My mom used to recite this William Carlos Williams’ poem when she wanted to shrug off an indulgence:

This Is Just To Say

I have eaten

the plums

that were in

the icebox

and which

you were probably

saving

for breakfast

 

Forgive me

they were delicious

so sweet

and so cold

William Carlos Williams

 

 

 

“This is just to say”,  my mom would begin, as she cut herself a slice of dense sour cream chocolate cake covered with thick fudge frosting that we could peel off and eat in slabs.

“So sweet/and so cold”, I would finish, reaching around her to sliver off my own corner of the cake we had made together.  We would grin at each other while we licked our fingers.

That moment was that cake and that poem and my childhood.

Sigh.

Meanwhile, cynics complain that William Carlos Williams didn’t give us a proper poem.

Why doesn’t it rhyme?  they whine.  What does it mean?   Their shallow hearts yearn for the comforting da DUM da DUM  of an iambic pentameter marching lockstep through the stanzas.

Other readers, carefully trained English majors for example,  might interpret “This is Just to Say” as a retelling of the fall of Eden. They can cluck and tsk, while underlining and annotating and bemoaning Eve’s lack of self control.

And that’s fine.  God forbid I criticize an English major, or, for that matter, a biblical reference.

Some people need rules.
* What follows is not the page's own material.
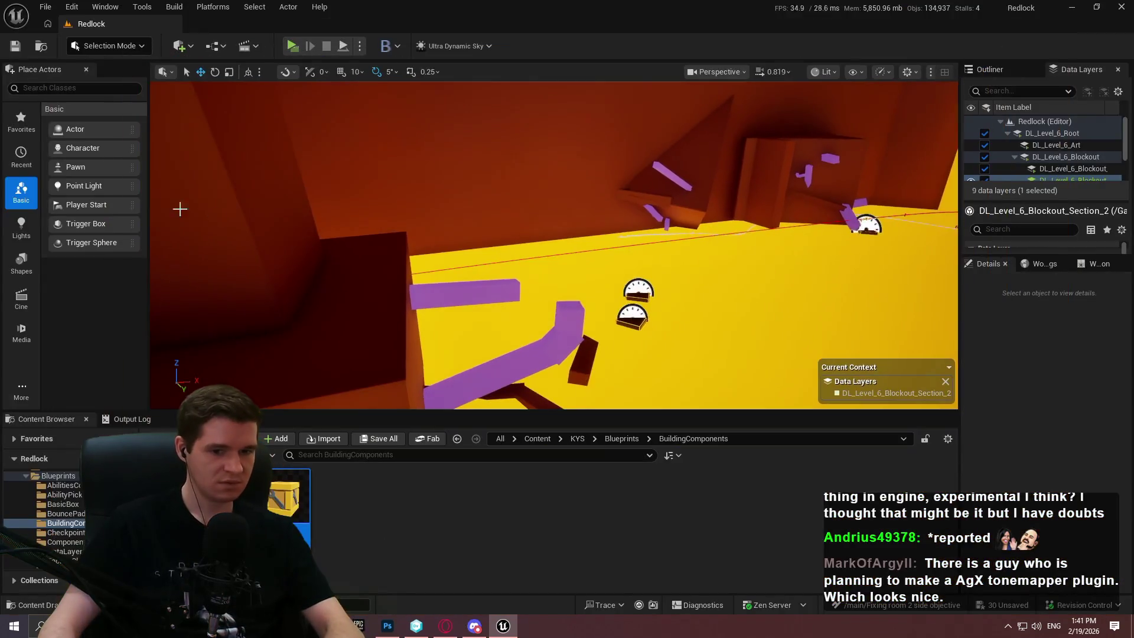
pyautogui.click(46, 6)
pyautogui.click(83, 175)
Some people need rhymes to make a poem, and trees packed with enough forbidden fruit and serpents and guilt to balance any pleasure they allow themselves.

It’s fine.

But they are missing the point.  We are more than that what we seem, and more than what we should and shouldn’t do.

“This is Just to Say” is more than a poem that forgot to rhyme.

Aren’t we all?

It is a confession sloppily scrawled in pencil on a scrap of junk mail and stuck to a refrigerator.

And more.

Impulse.

Indulgence.

Contrition.

It’s about the honesty of taking what you want. About asking your family’s forgiveness for the person you have become. About the courage of trusting they will grant it.

It’s a moment.

It’s a poem.

It’s nothing.  It’s everything.

Aren’t we all?

In this blog, I write about moments–experiences with my family, encounters while traveling, brief instances of clarity that hit sometimes in the shower.

The entries are confessions, complaints and celebrations.  Hopefully some of them are more than what they seem.  Mostly, I hope all of them are honest, because that’s the hardest part.

Thanks for coming.  Enjoy your stay.